Por isso que tais danos devem ser calculados com base em critérios de verosimilhança ou de probabilidade, de acordo com o que no caso concreto poderá ou poderia vir a acontecer, seguindo as coisas o seu curso normal e se, mesmo assim, não puder apurar-se o seu valor exacto, deverá o tribunal julgar segundo a equidade – neste sentido v. Vaz Serra, R.L.J. 12º, 329 e 114º, 287 e segs.; Pires de Lima Antunes Varela, C. Civil Anotado, 3ª ed., 549; Dario M. Almeida, Manual de Acidentes de Viação.
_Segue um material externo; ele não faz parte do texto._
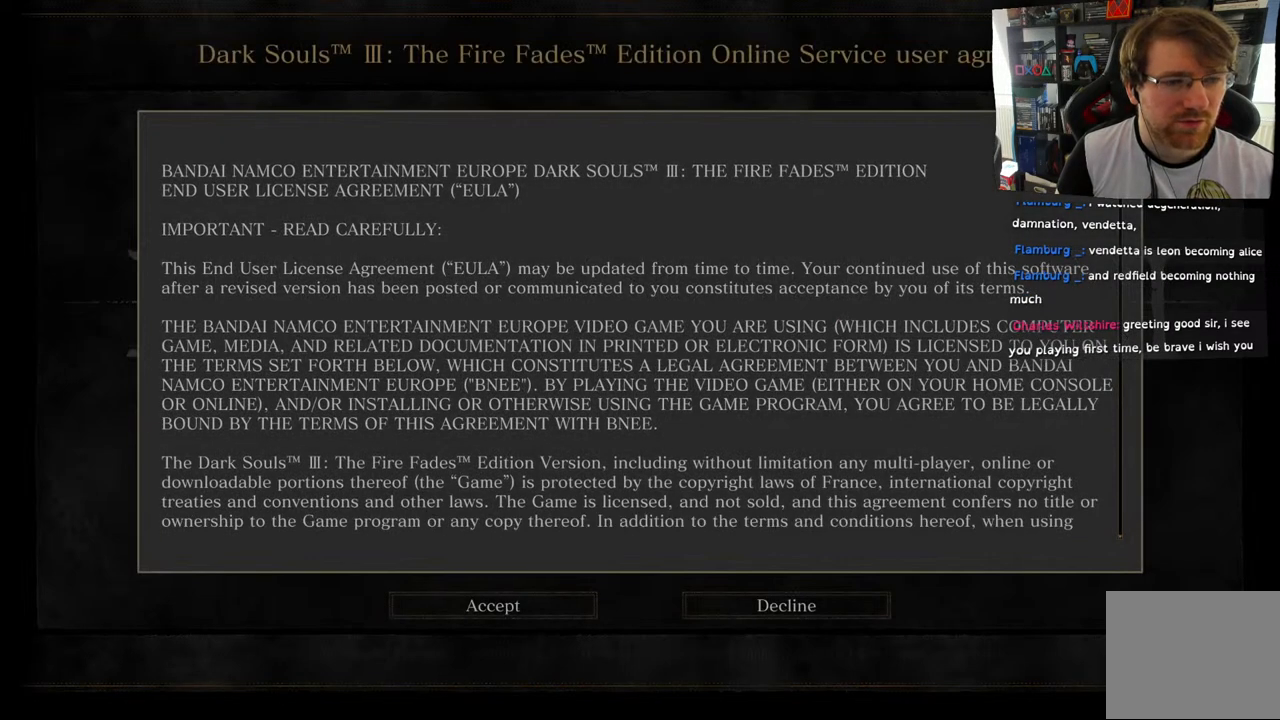
{"buttons": ["DPAD_DOWN"], "left_stick": "center", "right_stick": "center", "events": [[17, "DPAD_DOWN", "down"]]}
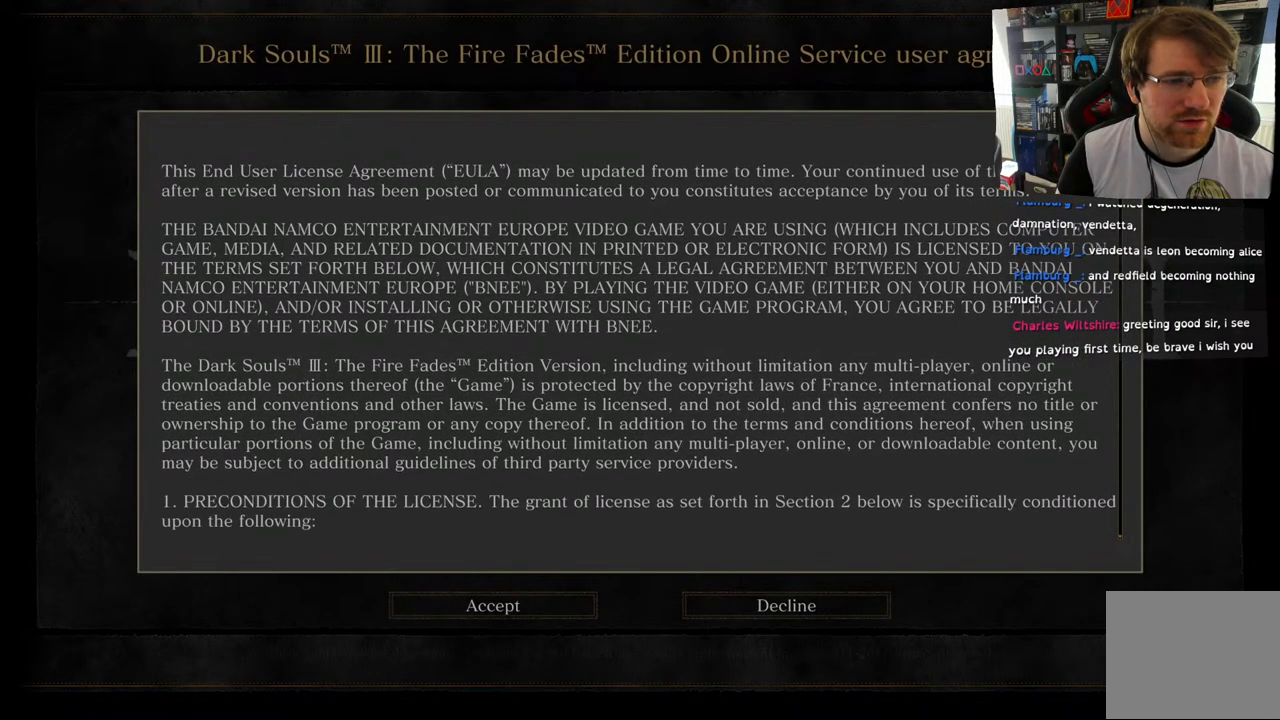
{"buttons": [], "left_stick": "center", "right_stick": "center", "events": [[350, "DPAD_DOWN", "up"]]}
O dano, neste caso, deve ser considerado patrimonial, visto que abrange os prejuízos que, sendo susceptíveis de avaliação pecuniária, podem ser reparados ou indemnizados, senão directamente (mediante restauração natural ou reconstituição especifica da situação anterior à lesão), pelo menos indirectamente (por meio de equivalente ou indemnização pecuniária).
Estando em causa o maior esforço despendido na actividade do lesado como pessoa, afectado por uma incapacidade fisiológica significativa, ou seja, a sua incapacidade funcional, é hoje indiscutível tratar-se de um dano patrimonial futuro cuja indemnização tem cobertura no critério definido pelo art. 564.º, n.º 2 do Código Civil.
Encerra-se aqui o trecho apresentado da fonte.